Higinio, conmovido, se arrojó a los pies
de Alejandro, y éste abrió los brazos; los dos
amigos juntaron sus rostros y mezclaron sus
cabelleras, y el copero declaró, en tono muy
diverso del de antes:
-Señor, dulce amado mío, si te enveneno,
es contra mi voluntad y por orden tuya… Esas
visiones, esas torturas de que te quejas proceden
de la doble embriaguez en que vives:
estás ebrio de poder y de vino añejo… Antes
sólo me pedías la copa dos o tres veces en
cada comida; desde que el Asia te ha inoculado
su molicie y sus vicios, me duelen las manos
de tanto recoger la copa vacía y extendértela
colmada… Tu alma se ha turbado, la
demencia te ronda, te habitúas a la crueldad,
hieres a tus leales y morirás joven, sin que
nadie necesite pegarte una puñalada, como a
tu padre. No quiero ser cómplice, y me voy.

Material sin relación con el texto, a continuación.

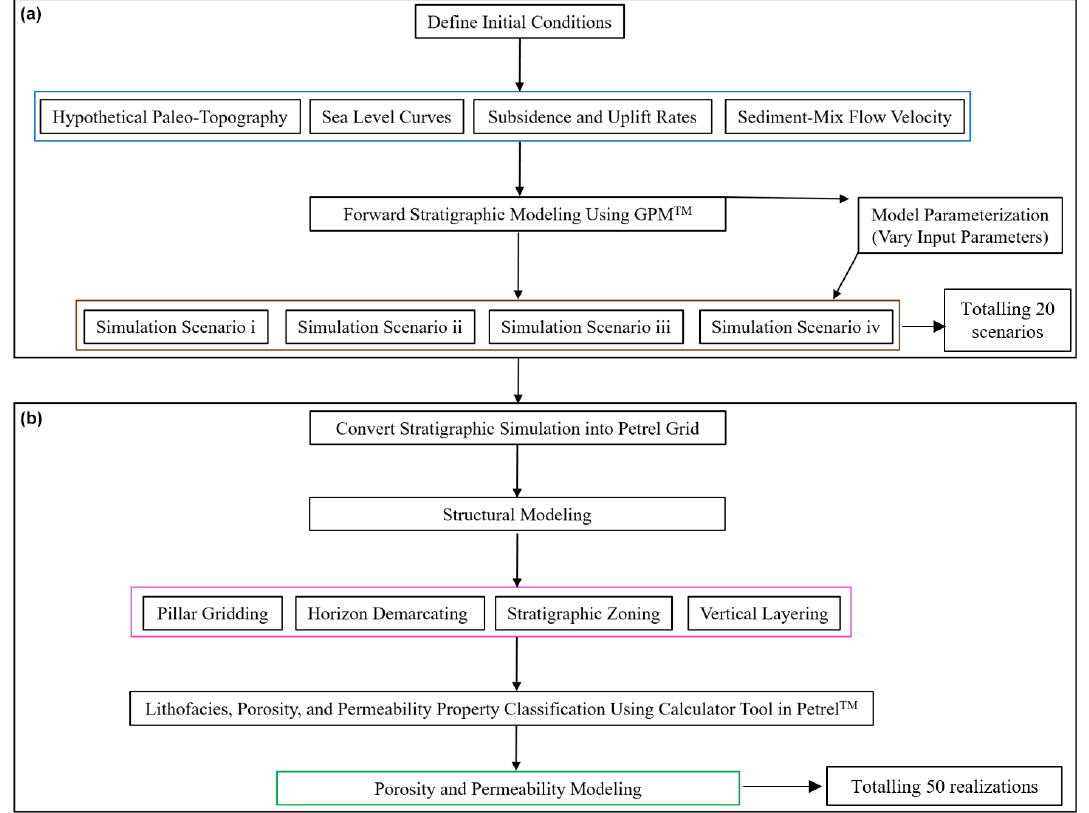
Figure 2. Schematic workflow of processes involved in this work. (a) Information of boundary conditions (input parameters) used for the forward stratigraphic simulation in GPM™; (b) illustration of the use of forward stratigraphic models in Petrel™ for porosity and permeability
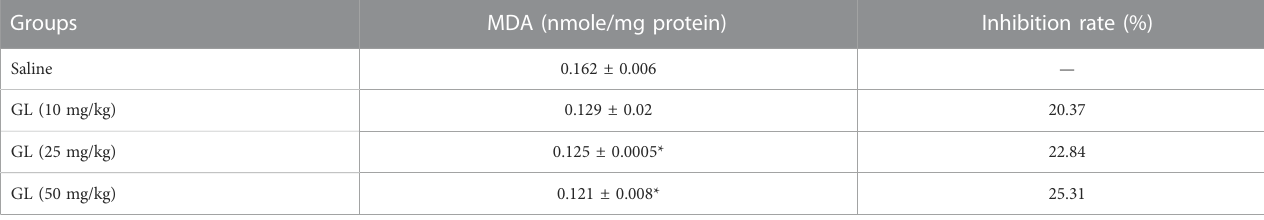
TABLE 3 Effect of G. lucidum extracts (GL) on lipid peroxidation in mouse (untreated with ethanol) liver homogenates. Groups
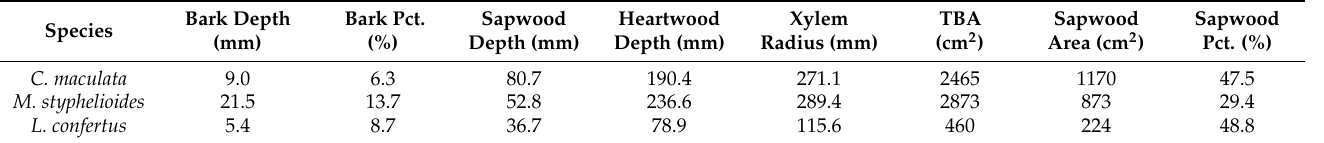
Table 2. Wood properties of the C. maculata , M. styphelioides and L. confertus used in these experiments.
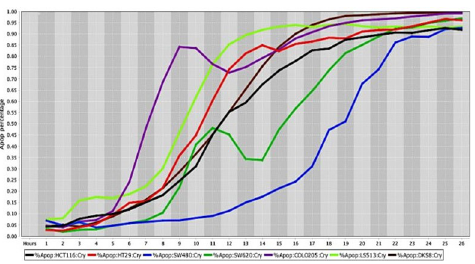
Fig 7. Cell death response curves for human colorectal cancer. Cell death response expressed in percentage of apoptosis in human colorectal cancer cell lines exposed to CT at 20 μ M concentration (HCT116- black line, HT29- red line, SW480- blue line, SW620- dark green line, COLO205—purple line, LS513- neon green line, DSK8- brown line).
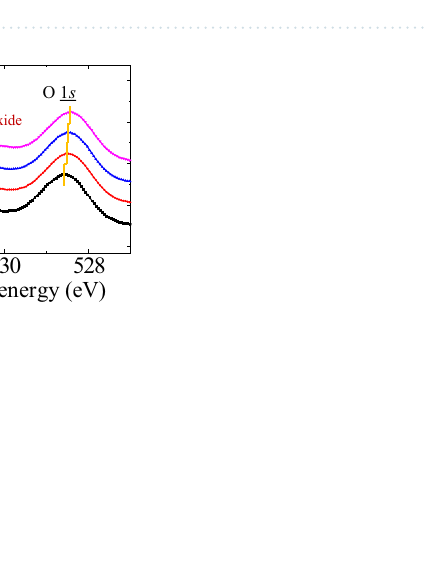
Figure 6. High-angle annular dark-field (HAADF) image of a La 1.85 Sr 0.15 CuO 4 thin film. ( a ) A large area image of the film and substrate. ( b ) High-resolution image of the interfacial area between the thin film and the substrate. ( c ) The epitaxial relation between film and substrate at the interface. It can be also clearly seen that the thin film has a layered perovskite structure.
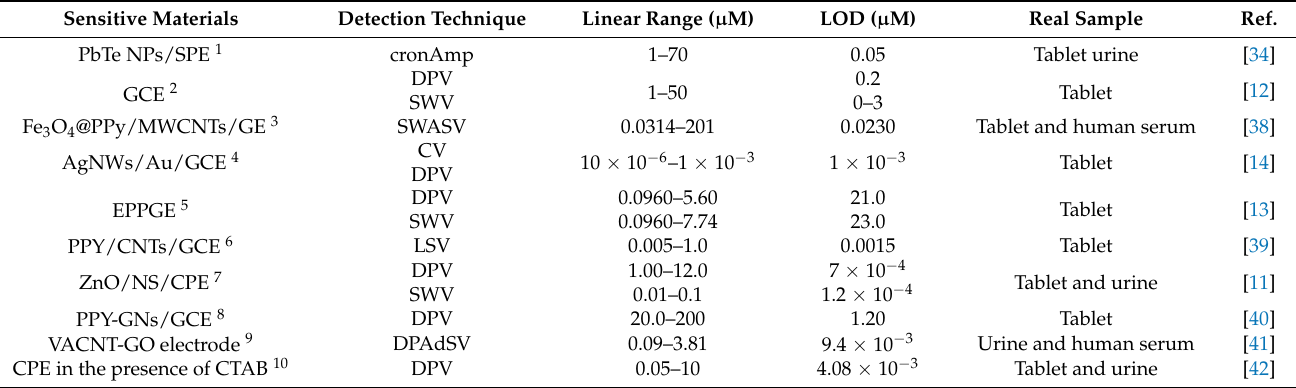
Table 5. Sensitive materials, detection technique, linear range and LOD of some sensors used for the detection of atorvastatin. Sensitive Materials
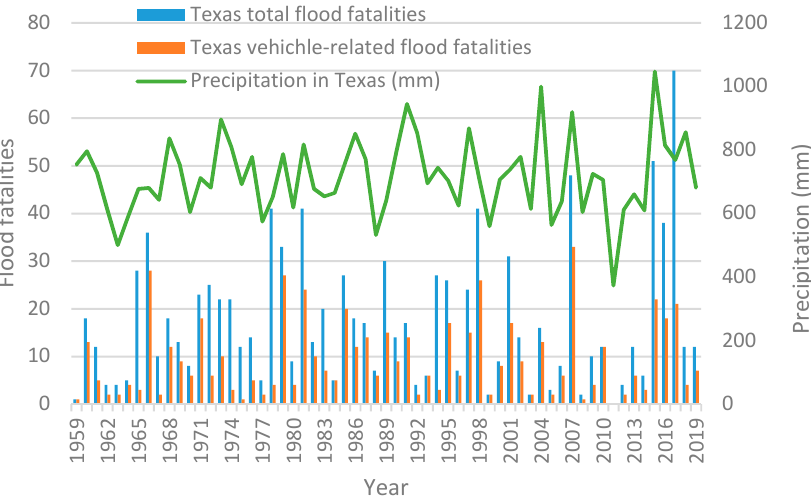
Figure 2. Numbers of annual flood fatalities and vehicle-related flood fatalities in Texas, 1959–2019.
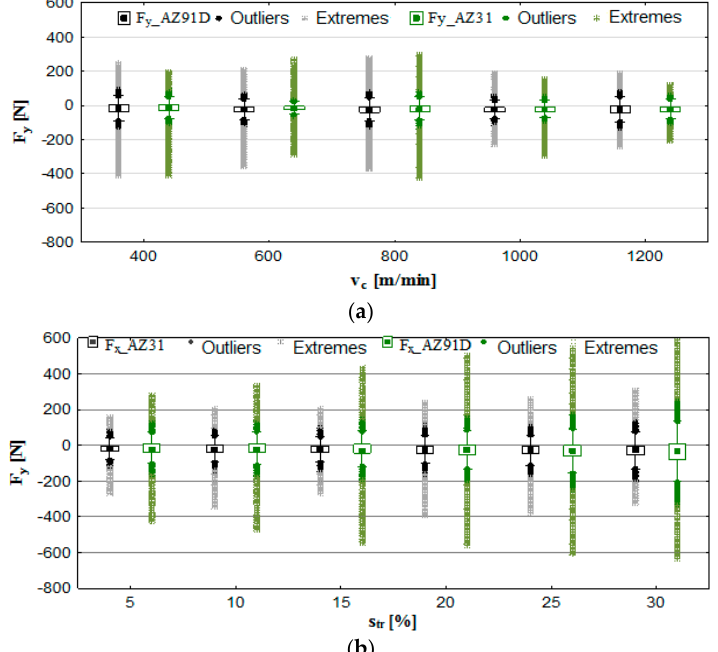
Figure 6. Effect of cutting speed and trochoidal step on cutting force component F y in milling of magnesium alloys: ( a ) v c (f z = 0.15 mm/tooth, a p = 6 mm, s tr = 15%) and ( b ) s tr (v c = 800 m/min, f z = 0.15 mm/tooth, a p = 6 mm).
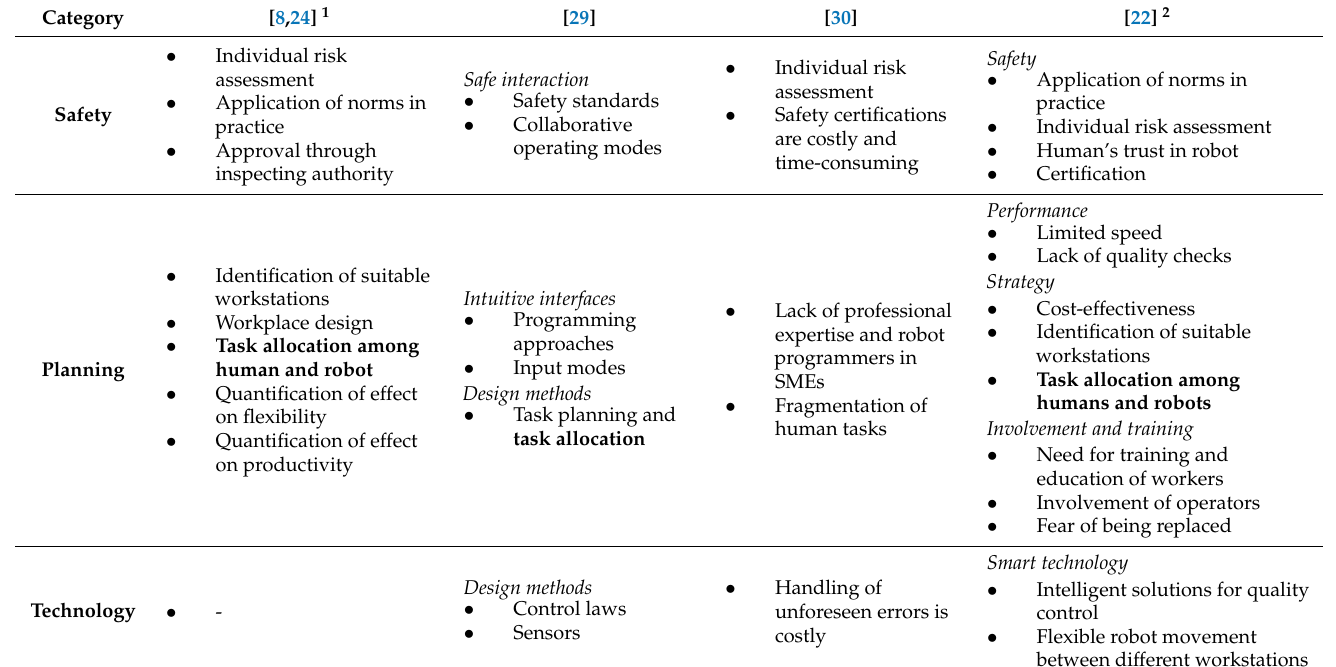
Table 1. Key challenges in human–robot collaboration (HRC) identified in the literature and grouped into three categories: safety, planning, and technology. The original categories of challenges proposed by the respective references are indicated in italics. The challenge of task allocation is highlighted in bold in the referenced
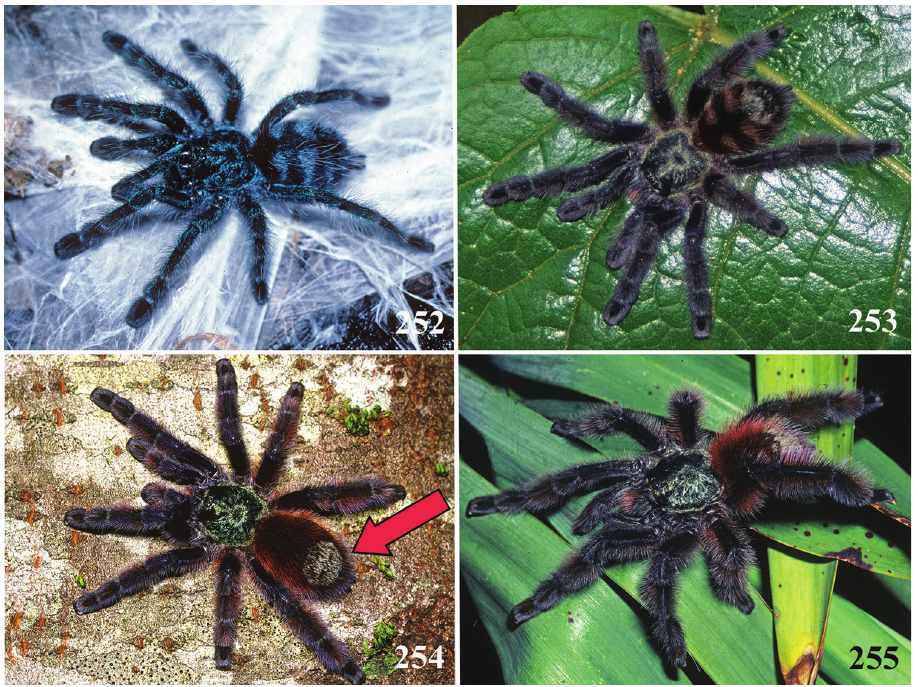
Figures 252–255. Caribena versicolor (Walckenaer, 1837) comb. n., habitus. 252 immature 253 juvenile 254 female 255 male. Arrow: urticating setae type II on conspicuous patch on dorsal abdomen. Photos: R. C. West.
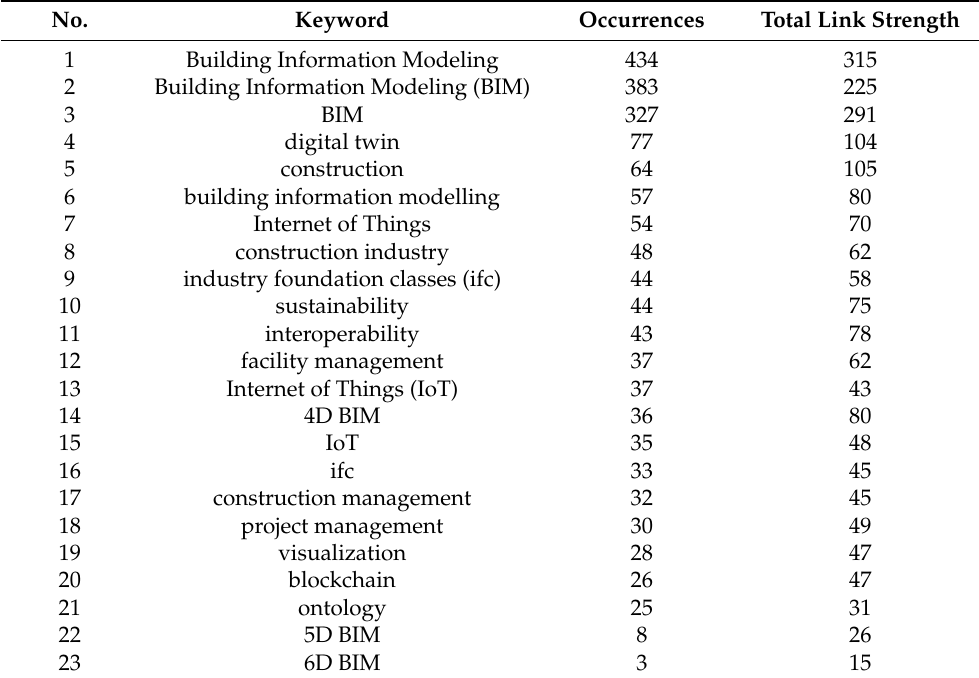
Figure 8. Network of keywords co-occurrence. Table 5. The most prominent keywords in this study.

Alejandro, pensativo, seguía estrechando
el cuello y la cabeza de su amigo contra su
pecho.
-Tienes razón, amado -murmuró al fin
con sinceridad generosa-. Pero el hábito de
beber se ha arraigado en mí, y si no bebo, me
caigo a pedazos. ¿Qué haré? Aconséjame.
-No puedo -declaró Higinio- curarte la borrachera
del poder; pero trataré de salvarte
de la otra sin que te prives de tu gusto. Fíate
en mí y verás.
En efecto, los días que siguieron a esta
conversación, Alejandro continuó bebiendo
copas tan rebosantes y tantas en número como
siempre. No obstante, poco a poco notó
con placer gran mejoría. Gradualmente se
despejaba su cabeza, se tranquilizaban sus
nervios, volvía a sus miembros el vigor y la
alegría a su espíritu. Vastos planes maduraban
en su cerebro, sobrehumanas empresas
bullían en su imaginación heroica. Pasmado y
enajenado preguntó a Higinio el secreto, sin
que éste se prestase a revelarlo. Pero un cierto
Arsotas, juglar persa, adulador y afeminado,
que divertía mucho al rey, le dio la clave
del enigma.
-Tu gran copero, ¡oh divino Alejandro!,
echa cada día una gota de cera en el fondo de
tu copa. Así, insensiblemente, reduce su cabida
y acorta tus libaciones. Bebes cada día una
gota menos. ¡El osado Higinio se atreve a engañar
a su soberano y a cercenar sus deleites!
Quedó Alejandro sorprendido; después su
sorpresa se convirtió en enojo. ¡Tratarle como
a un chiquillo! ¡Embaucarle con un artificio
así! ¡Ah! No lo consentiría. ¿Qué se figuraba
Higinio? Y una mañana mandó registrar y limpiar
la copa, y a la tarde estableció sus famosos
certámenes de intemperancia, apostando
a beber con los más pellejos de su ejército.
Higinio entonces desapareció; probablemente
se retiraría al Ática. En cuanto a Alejandro,
nadie ignora la ocasión y modo de su muerte:
después de vaciar, con alarde jactancioso, no
su propia copa, sino la enorme llamada de
Hércules, cayó redondo, dando un grito. La
fiebre que allí mismo se apoderó de él le
arrebató del mundo a los treinta y dos años
de edad, en la plenitud de la vida y de la gloria.